■ YOUR INSTRUCTIONS ■
From the entries below, extract every line that contains the string "Geld", and list those lines in the order they appear.

■ TASK INPUTS ■
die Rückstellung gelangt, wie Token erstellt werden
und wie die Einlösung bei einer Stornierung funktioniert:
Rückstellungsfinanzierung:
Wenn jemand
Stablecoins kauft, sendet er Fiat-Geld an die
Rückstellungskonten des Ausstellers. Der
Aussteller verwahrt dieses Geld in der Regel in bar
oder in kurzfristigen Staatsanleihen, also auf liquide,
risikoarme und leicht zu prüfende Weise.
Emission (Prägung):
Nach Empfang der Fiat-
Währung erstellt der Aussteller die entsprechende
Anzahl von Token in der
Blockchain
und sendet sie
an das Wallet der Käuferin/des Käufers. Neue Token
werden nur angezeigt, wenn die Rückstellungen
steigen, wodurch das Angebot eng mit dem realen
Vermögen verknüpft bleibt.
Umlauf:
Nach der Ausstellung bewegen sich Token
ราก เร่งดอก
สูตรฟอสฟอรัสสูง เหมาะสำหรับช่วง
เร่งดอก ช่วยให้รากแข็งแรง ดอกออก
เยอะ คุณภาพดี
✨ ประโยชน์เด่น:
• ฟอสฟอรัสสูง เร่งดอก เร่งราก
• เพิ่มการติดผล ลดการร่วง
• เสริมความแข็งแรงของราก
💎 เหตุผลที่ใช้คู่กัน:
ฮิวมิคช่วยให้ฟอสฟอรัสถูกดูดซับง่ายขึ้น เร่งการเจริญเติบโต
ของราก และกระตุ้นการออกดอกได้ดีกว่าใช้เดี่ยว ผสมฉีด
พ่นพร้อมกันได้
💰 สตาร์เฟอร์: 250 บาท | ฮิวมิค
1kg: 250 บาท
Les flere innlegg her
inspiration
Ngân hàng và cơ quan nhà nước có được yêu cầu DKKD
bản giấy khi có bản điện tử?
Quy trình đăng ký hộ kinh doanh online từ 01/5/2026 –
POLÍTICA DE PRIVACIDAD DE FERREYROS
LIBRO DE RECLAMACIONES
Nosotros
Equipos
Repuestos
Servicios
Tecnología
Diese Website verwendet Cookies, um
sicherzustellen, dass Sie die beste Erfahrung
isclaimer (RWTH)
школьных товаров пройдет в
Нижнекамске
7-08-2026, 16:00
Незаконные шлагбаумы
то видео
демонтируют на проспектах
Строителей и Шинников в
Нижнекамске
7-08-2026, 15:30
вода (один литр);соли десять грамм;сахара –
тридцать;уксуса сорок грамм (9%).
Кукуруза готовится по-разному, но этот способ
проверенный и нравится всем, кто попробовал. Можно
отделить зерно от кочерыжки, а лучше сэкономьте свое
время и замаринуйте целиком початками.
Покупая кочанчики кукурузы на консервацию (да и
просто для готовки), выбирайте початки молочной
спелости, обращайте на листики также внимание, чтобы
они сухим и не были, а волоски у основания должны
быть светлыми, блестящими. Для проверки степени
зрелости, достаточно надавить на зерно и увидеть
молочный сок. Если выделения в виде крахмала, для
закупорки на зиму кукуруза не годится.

■ RESPONSE TO THE TASK ■
Stablecoins kauft, sendet er Fiat-Geld an die
Aussteller verwahrt dieses Geld in der Regel in bar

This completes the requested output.